The openness of Auster’s second person – the grammatical function of its inclusive ‘you’ – invites the reader to identify in similar ways, and to find in a similar doubling the possibility of evading his or her own disappearance. Such a reading offers a perspective on Catherine Ford’s dismissal of Auster’s work. In her review of Report from the Interior, Ford takes her cue from Wood’s parody and dismissal of Auster. She finds in Wood’s critique a diagnosis of her own allergy to Auster’s work, and an illumination of its flaws. She considers the impact of the second person on her reading, finding in it, along with an amiable lecturing, the experience of ‘hearing charges as a co-accused’. The possibility that ‘you’ is inclusive, inviting the reader to explore his or her own such experiences, is not probed.

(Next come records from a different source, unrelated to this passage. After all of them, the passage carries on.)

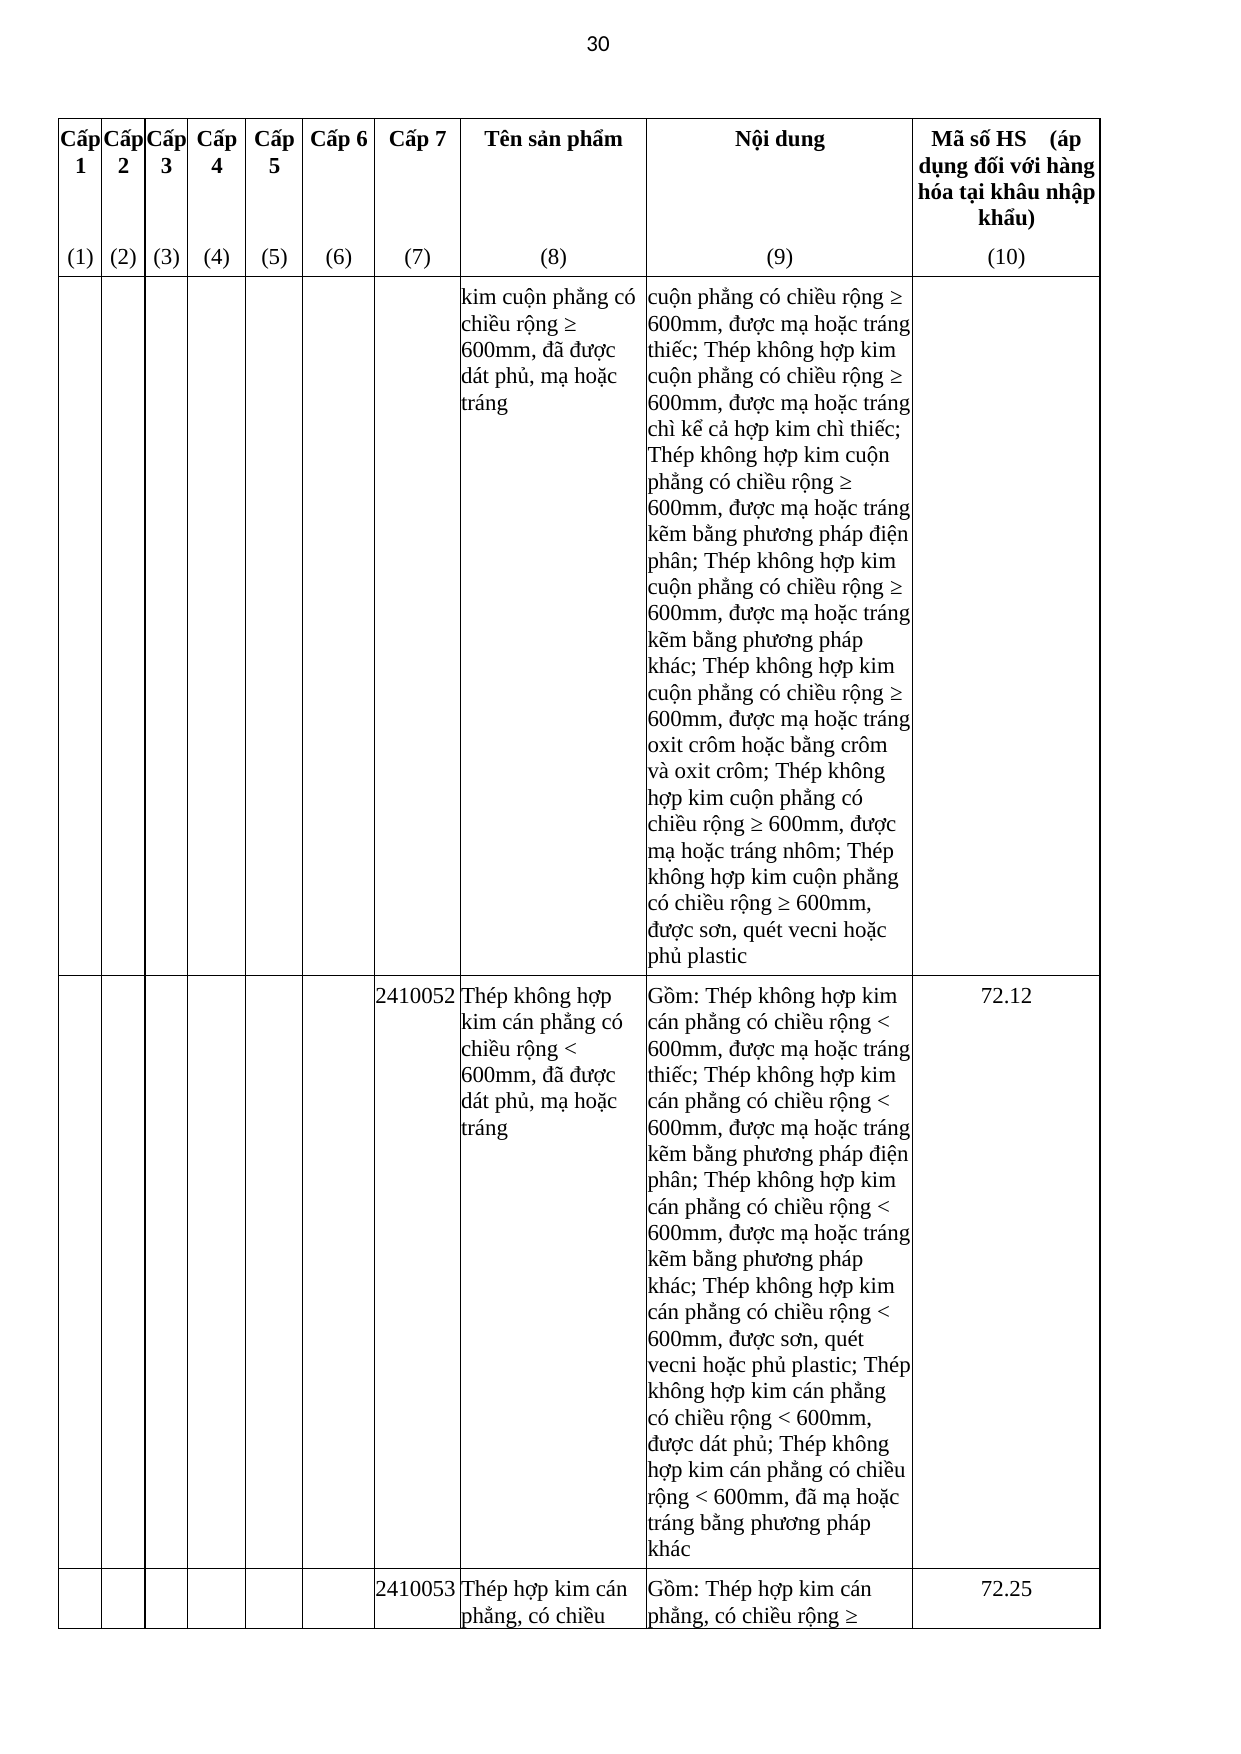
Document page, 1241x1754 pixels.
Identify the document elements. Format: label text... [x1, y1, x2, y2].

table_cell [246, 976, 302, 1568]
table_cell (10) [913, 237, 1099, 276]
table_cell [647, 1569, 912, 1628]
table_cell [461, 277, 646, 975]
table_cell (8) [461, 237, 646, 276]
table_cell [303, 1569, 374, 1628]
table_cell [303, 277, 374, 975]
table_header Cấp 1 [59, 119, 101, 237]
table_cell (7) [375, 237, 460, 276]
table_header Tên sản phẩm [461, 119, 646, 237]
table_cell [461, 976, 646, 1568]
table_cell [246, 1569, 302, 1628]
table_cell (4) [188, 237, 245, 276]
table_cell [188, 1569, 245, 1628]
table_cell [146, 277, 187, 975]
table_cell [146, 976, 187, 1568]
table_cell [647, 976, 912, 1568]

Of course, as Auster repeatedly notes, the destination of his autobiographical trilogy may indeed still be disappearance and silence. The poet Jo Shapcott describes autobiography as chasing one’s own ambulance and perhaps Auster is doing this, notebook in hand. But not before the second person is captured, wooed, shaken down, beaten and sung, his pockets emptied and his fabric turned inside out – perhaps in preparation for making a shroud, but first to pursue the fascinations of the self in whatever its laundry lists, its spool of memories, might reveal.

References

Justin Clemens, ‘All he is at this point in brains and sex,’ Sydney Review of Books (25 March 2014).
Patricia Dobrez, Michael Dransfield’s Lives (Melbourne University Press, 1999).
Catherine Ford, ‘Inside Story Brings Auster to the Surface,’ Sydney Morning Herald (25 January 2014).
Richard Holmes, Footsteps: Adventures of a Romantic Biographer (Knopf, 1996)
Janet Malcolm, The Silent Woman: Sylvia Plath and Ted Hughes (Knopf, 1994).
Jacqueline Rose, On Not Being Able to Sleep (Princeton University Press, 2003).
Margaret Rose, Parody: Ancient, Modern and Post-modern (Cambridge University Press, 1993).
Phyllis Rose, Parallel Lives: Five Victorian Marriages (Knopf, 1983).
Art Spiegelman, The Complete Maus (Penguin, 2003).
Colson Whitehead, ‘Wow! Fiction Works!’ Harper’s Magazine (February 2009).
James Wood, ‘Shallow Graves: the Novels of Paul Auster,’ New Yorker (30 November 2009).
Virginia Woolf, A Room of One’s Own (Hogarth Press, 1929).

Virginia Woolf, ‘A Sketch of the Past,’ Moments of Being, edited by Jeanne Schulkind (Pimlico, 2002).